Paulk blames packaging that conceals products like Purina's Chef Michael's canine creations for less than stellar sales. But it's doubtful that premium purchases will fall off anytime soon.
A Packaged Facts' February poll of 1,668 pet owners found that only 19% of respondents agreed that they anticipated spending less on pet food/supplies in the next 12 months. Of that 19%, only 5% agreed a lot with this forecast and 14% agreed a little.
“People are going to take care of their pets and their babies first, and they'll sacrifice the extras for themselves,” noted Paulk.
At Bashas', that means purchasing pet foods like Rachael Ray's Nutrish dry food that uses natural ingredients, and donates sale proceeds to pet charities.
Del Monte's Gravy Train dog food is also selling well due to its price point, said Paulk, and shoppers are bypassing Purina ONE dry dog food, in favor of Purina's Beneful dry dog food, priced slightly lower.
“Customers tend to go to Beneful thinking there are good things about it, yet it's priced a little better than ONE,” he said. Private-label “dog food is also going gangbusters.”
Sales of many canned wet foods have fallen off a bit due to higher tin costs, but Paulk still deems the category “recession-proof.”

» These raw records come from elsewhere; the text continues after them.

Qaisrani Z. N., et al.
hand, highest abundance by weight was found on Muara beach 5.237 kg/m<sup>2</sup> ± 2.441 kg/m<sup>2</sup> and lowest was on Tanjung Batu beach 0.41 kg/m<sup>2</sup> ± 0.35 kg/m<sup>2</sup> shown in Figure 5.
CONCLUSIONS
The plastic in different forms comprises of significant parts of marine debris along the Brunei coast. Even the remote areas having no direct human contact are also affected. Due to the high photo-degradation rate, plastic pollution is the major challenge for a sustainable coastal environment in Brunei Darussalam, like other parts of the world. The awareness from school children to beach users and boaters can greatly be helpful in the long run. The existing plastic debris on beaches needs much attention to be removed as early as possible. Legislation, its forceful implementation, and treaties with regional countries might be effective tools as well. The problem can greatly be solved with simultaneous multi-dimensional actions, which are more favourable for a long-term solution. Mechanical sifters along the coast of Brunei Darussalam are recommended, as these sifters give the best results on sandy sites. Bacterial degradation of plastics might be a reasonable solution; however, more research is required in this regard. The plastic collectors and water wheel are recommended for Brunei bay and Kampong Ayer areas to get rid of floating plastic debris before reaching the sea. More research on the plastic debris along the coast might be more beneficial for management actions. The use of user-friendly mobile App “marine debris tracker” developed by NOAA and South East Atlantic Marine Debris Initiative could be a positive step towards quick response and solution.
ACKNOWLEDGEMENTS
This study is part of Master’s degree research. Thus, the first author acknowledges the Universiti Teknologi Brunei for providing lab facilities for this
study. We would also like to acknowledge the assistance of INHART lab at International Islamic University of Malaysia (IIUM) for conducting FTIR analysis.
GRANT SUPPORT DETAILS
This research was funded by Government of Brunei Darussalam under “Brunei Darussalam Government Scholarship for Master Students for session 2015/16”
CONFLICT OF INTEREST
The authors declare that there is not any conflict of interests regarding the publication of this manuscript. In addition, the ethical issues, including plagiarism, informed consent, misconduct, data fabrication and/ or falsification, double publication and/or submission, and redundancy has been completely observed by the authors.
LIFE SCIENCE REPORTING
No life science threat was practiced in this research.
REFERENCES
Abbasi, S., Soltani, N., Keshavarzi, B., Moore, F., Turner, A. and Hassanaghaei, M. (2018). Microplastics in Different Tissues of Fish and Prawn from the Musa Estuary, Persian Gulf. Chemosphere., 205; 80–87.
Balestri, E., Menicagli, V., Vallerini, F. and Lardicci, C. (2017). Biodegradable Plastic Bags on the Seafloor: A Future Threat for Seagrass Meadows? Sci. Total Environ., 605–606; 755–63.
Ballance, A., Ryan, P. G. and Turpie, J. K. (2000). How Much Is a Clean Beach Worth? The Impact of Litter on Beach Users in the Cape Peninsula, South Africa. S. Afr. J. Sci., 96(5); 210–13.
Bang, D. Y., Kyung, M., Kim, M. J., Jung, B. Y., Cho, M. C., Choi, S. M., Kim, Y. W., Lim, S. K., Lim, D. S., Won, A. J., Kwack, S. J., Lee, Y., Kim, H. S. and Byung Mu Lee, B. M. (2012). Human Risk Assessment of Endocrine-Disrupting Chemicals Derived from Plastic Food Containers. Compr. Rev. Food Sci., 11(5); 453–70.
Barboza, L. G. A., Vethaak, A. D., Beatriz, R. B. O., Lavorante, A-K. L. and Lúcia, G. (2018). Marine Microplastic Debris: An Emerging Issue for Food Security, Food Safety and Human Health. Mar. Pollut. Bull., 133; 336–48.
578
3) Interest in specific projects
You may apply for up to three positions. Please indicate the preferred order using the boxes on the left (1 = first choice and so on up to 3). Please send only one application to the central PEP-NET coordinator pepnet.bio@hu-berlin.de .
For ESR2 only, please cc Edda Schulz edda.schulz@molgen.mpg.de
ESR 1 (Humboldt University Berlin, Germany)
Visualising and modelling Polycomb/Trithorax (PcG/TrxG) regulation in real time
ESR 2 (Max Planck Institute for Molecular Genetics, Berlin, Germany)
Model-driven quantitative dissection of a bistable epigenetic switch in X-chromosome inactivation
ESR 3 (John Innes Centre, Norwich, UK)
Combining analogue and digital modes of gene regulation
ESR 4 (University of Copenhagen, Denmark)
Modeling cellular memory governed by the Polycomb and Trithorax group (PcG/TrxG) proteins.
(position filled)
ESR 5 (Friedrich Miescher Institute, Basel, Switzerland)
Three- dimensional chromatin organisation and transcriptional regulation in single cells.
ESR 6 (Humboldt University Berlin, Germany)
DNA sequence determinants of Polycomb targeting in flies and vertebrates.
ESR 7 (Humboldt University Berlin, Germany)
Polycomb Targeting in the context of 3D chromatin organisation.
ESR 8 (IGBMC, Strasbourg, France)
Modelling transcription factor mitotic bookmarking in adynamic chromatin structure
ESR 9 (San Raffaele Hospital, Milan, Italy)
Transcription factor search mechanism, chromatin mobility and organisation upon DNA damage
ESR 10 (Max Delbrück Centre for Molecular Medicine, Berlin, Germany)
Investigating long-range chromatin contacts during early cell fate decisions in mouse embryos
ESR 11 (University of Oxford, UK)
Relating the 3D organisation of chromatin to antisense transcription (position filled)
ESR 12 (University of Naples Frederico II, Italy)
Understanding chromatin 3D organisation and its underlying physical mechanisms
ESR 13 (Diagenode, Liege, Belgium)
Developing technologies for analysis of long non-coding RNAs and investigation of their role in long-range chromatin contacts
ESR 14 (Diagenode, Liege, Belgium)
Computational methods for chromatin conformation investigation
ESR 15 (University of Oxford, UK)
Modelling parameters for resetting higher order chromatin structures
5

Part of the reason sales haven't suffered as dramatically as in other categories is because, as they cut back on sales of pet clothing and toys, shoppers aren't frequenting one-stop pet shops as often. Instead, they are seeking pet food at grocery stores, Lummis said.
“The consumer really doesn't want to shop in the pet specialty store and pay the higher prices,” said Faller.
Food Lion has successfully courted these consumers with its pet food club that awards age-specific offers for pet food to owners as they leave the checkout.
“We've seen penetration increase as a result,” said Faller, who declined to elaborate.
Food Lion shoppers are also managing costs by buying in bulk, purchasing items on promotion and trading to private labels, especially for their cats.
Later this month, the chain will expand its Home 360 pet brand items when it rolls out canned wet dog foods that benefit joint and tension, skin and coat, and digestion.
“They're definitively equivalent to the national brand, if not exceeding it,” Faller said.